> _Excerpted passage_

- Opening Delimiter -

But it all really begins with Elvis. He is the ‘guiding light’. Under the age of legal consent, it’s his parents who have to sign on the line when the Man With The Big Cigar – Larry Parnes‘-Shillings-&-Pence’ comes to call, at least – that’s how he tells the story. ‘I think Lionel Bart saw me (perform at ‘The Two I’s’ coffee-bar). I will never truly know, because nobody actually came forward to me. No-one approached me at all, and I went home on the Saturday. I had finished my work there, and the following Sunday it was mind-boggling to come home from Sunday-school – which I did, believe it or not, and there was a chap at my house with a contract with my name on – which was quite incredible. And it was Larry Parnes, the world’s biggest manager in my eyes. He still is. The most incredible signing-up process...’ And although the hits don’t start immediately (I still have a 78rpm copy of his version of Bob Merrills’ “Honeycomb” b/w the Marty Wilde & Lionel Bart song “Wild Cat” on Philips PB750), when they do come they happen huge. Marty Wilde is the face of 1958. The first face of ‘Oh Boy’. Jack Good, who knew Marty when they worked together on ‘6:5 Special’, introduced him to Jody Reynold’s “Endless Sleep”, the dark suicide drama which became Marty’s debut Top.5 hit. Stolen, but then if Marty hadn’t taken it, it would probably never have been heard here anyway. It was on the chart the week the ‘Oh Boy’ show began. He sang Leiber-&-Stoller’s “Baby I Don’t Care”, Ricky Nelson’s “Poor Little Fool” and Buddy Knox’s “Somebody Touched Me” on that very first show. Tonight, he talks about Jack Good’s spontaneous direction technique – ‘one take, learn the words, hit the mark’ (and later ‘he was our guru, he could see things in us we couldn’t see in ourselves’). And he sings Bobby Darin’s interpretation of Brecht / Weill’s “Mack The Knife” pretty much as he once did on those long-ago monochrome Saturday nights.

- Closing Delimiter -

> _What to do_
1) Name the three songs that the passage on Marty Wilde says he sang on the very first 'Oh Boy' show.
2) According to the Marty Wilde passage, what catalogue number does the 78rpm pressing of "Honeycomb" carry?
3) Pick up the Marty Wilde passage after its final sentence and keep it going.

> _Study material_
- Opening Delimiter -

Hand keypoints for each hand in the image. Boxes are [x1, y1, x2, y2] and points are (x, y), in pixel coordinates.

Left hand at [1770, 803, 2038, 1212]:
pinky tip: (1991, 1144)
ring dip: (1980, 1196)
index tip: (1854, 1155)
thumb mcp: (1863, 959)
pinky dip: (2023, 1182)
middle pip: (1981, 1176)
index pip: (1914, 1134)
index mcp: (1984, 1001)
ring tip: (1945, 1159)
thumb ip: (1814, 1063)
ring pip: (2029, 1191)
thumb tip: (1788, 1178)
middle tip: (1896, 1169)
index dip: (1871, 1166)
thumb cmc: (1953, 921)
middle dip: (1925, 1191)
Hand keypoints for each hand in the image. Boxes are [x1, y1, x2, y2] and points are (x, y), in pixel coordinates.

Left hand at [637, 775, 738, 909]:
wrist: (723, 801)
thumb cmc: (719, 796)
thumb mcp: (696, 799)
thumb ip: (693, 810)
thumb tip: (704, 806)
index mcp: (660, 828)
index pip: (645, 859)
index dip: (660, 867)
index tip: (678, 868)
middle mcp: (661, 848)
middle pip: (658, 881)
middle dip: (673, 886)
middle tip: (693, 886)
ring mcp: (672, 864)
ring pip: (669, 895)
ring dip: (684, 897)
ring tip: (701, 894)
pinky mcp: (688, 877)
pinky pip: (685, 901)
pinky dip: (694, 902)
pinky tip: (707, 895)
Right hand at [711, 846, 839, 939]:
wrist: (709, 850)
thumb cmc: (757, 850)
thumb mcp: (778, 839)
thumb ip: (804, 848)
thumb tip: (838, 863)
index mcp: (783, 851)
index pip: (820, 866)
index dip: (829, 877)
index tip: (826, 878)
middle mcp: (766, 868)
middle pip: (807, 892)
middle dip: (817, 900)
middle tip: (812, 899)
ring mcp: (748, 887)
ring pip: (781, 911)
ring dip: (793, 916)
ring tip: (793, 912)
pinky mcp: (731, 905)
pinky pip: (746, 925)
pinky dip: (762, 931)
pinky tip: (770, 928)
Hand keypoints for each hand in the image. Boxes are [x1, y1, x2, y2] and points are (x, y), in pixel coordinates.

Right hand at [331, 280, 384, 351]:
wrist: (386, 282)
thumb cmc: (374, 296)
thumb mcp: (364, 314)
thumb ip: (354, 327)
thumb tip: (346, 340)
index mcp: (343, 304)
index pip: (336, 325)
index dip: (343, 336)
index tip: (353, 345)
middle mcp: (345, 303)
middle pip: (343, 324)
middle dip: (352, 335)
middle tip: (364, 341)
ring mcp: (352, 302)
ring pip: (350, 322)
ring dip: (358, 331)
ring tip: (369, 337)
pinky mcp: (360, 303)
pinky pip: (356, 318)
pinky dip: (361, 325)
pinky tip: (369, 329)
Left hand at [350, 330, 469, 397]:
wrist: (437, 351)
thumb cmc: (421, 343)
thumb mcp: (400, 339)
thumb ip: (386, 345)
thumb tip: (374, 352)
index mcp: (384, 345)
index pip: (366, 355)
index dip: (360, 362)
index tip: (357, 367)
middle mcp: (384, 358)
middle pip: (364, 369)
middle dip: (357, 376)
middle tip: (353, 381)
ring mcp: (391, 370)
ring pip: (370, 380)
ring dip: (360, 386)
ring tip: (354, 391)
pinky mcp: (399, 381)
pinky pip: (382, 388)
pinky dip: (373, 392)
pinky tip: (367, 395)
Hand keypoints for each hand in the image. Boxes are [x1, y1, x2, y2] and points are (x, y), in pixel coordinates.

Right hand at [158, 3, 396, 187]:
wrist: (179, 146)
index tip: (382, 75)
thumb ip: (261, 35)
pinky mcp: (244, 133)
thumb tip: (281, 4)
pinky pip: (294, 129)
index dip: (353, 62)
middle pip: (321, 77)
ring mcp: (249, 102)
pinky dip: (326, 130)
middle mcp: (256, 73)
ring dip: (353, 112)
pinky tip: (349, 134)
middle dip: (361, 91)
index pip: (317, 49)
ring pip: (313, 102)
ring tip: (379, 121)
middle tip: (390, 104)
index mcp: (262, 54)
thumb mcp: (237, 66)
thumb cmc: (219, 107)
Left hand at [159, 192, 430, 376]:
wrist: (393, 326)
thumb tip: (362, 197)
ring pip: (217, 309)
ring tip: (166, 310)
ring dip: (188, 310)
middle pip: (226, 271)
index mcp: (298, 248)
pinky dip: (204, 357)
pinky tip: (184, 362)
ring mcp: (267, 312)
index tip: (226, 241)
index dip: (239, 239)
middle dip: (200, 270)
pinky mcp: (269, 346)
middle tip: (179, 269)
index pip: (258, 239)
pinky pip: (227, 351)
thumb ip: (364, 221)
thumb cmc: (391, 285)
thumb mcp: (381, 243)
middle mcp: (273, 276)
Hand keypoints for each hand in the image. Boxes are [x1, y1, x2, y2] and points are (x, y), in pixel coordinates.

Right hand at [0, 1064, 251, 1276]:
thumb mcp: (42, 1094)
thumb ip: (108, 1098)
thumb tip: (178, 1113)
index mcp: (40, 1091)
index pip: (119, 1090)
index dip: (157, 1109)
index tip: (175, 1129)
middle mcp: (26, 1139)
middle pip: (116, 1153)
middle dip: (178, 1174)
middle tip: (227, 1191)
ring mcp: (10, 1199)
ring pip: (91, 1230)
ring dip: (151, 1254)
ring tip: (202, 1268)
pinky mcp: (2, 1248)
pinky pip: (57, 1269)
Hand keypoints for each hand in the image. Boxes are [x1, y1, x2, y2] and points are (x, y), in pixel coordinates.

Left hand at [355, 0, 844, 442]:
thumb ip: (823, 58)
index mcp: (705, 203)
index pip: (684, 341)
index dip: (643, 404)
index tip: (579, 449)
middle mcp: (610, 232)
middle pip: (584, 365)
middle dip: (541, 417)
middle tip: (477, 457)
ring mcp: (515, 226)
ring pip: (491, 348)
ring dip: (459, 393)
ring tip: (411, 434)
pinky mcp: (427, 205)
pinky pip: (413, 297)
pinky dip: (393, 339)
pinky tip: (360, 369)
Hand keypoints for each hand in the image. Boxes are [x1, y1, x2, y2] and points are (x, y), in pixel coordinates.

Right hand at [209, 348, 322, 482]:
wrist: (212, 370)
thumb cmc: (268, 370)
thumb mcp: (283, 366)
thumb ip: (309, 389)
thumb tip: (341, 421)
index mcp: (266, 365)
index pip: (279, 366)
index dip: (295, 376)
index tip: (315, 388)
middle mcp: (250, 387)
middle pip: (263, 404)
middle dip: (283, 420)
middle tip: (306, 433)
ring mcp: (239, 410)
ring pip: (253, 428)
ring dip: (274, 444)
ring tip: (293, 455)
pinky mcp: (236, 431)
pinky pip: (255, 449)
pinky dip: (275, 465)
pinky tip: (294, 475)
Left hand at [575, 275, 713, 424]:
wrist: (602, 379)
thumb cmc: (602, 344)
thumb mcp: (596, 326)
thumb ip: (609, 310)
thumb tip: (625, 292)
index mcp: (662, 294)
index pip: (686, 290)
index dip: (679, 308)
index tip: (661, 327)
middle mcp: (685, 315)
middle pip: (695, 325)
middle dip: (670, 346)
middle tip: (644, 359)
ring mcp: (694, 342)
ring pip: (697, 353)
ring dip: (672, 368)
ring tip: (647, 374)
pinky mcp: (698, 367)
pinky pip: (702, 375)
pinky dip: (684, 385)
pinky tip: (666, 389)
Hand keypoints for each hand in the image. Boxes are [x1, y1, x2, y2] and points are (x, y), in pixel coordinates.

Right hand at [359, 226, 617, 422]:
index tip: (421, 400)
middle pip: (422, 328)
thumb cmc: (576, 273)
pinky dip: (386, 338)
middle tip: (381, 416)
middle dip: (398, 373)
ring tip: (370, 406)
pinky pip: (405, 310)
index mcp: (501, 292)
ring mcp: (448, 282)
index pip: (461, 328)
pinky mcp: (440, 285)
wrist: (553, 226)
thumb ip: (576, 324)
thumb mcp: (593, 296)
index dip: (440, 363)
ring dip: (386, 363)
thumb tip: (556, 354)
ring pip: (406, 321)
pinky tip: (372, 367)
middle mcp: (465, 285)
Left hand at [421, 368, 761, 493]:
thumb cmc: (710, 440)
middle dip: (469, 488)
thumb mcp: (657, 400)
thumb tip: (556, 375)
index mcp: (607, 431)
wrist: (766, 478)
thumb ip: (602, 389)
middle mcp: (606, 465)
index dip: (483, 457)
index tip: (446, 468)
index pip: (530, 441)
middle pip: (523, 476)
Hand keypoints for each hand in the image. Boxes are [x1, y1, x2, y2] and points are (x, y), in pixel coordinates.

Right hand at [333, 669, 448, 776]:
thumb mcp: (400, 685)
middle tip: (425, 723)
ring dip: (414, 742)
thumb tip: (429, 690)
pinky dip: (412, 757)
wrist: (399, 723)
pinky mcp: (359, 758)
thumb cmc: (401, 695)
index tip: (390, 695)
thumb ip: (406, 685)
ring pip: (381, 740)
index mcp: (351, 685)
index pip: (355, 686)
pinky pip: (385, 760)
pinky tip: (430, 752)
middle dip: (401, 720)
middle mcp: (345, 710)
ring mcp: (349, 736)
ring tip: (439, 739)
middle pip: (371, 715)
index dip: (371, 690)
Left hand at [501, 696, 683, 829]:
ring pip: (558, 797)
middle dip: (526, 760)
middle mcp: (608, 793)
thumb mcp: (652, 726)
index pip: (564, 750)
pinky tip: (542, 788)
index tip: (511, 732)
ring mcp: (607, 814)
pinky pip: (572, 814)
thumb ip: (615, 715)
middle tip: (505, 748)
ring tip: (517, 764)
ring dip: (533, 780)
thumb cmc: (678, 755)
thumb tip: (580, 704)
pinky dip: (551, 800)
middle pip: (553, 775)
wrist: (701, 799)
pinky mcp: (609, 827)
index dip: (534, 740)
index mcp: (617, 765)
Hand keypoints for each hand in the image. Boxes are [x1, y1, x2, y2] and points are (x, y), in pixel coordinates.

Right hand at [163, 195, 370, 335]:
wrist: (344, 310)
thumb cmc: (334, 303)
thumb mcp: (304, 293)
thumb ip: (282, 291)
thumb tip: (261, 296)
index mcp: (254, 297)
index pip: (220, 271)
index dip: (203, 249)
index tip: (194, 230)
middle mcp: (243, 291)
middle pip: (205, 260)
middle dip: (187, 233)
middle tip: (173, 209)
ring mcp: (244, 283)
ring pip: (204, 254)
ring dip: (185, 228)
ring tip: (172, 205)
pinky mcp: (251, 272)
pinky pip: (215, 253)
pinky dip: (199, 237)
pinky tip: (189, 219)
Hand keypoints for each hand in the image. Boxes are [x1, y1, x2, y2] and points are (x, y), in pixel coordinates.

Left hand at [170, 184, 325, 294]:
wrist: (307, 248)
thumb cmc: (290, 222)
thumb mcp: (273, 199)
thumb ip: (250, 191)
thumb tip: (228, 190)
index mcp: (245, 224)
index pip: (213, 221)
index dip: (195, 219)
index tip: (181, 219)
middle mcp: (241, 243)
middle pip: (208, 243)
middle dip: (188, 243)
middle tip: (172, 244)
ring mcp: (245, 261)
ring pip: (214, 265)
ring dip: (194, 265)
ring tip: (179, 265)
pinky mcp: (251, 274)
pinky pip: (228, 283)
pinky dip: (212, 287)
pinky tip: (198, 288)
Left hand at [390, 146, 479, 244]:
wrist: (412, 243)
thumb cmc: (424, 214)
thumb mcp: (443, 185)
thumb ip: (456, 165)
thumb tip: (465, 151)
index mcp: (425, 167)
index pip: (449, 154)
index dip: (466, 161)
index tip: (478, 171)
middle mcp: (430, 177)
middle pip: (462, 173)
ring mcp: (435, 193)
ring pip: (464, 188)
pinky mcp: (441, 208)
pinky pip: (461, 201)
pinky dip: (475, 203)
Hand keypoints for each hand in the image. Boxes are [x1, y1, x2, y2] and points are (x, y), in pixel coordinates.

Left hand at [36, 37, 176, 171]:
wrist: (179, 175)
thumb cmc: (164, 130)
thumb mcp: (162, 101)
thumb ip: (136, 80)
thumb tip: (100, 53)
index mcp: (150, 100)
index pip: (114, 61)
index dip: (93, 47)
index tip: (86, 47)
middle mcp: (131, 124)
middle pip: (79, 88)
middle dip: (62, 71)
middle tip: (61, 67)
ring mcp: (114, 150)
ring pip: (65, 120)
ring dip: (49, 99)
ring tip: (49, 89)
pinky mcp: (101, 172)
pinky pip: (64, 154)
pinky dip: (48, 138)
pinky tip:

- Closing Delimiter -

> _Outputs by task_
1) "Baby I Don't Care", "Poor Little Fool", "Somebody Touched Me"

2) Philips PB750

3)
Marty was there on the thirty-eighth, and final ‘Oh Boy’ broadcast 30th May 1959, closing the show by duetting the Cliff Richard. He jokes about another of that show’s vital ingredients, Joe Brown. Joe Brown jokes about him too. It’s a long-standing association. They’re both survivors. Both still here, both still doing it. On another occasion, in conversation with Joe, I recalled how Marty had dominated British Rock ‘n’ Roll for some eighteen months, but that when he watched Cliff Richard debuting on ‘Oh Boy’ he must have realised that status was over. ‘I don’t think that’s true, actually,’ argues Joe. ‘I just think it went off in a different direction. I mean, I’d have thought that Marty would’ve made a great actor. We did a film together once, called ‘What A Crazy World’, and he was good in it. I thought he was great in it. But no – Marty’s a good bloke. He’s got the heart… and everything.’ That movie opens with Marty (as hoodlum Herbie) shoplifting from the local street-market. Still a ‘bad boy’, the man behind the counter swears “bleeding kids!” Later, as a record company executive in the David Essex movie ‘Stardust’ he gets to yell ‘are you listening… hey?’ to a dumbstruck Keith Moon. Not many managed that feat. Marty did.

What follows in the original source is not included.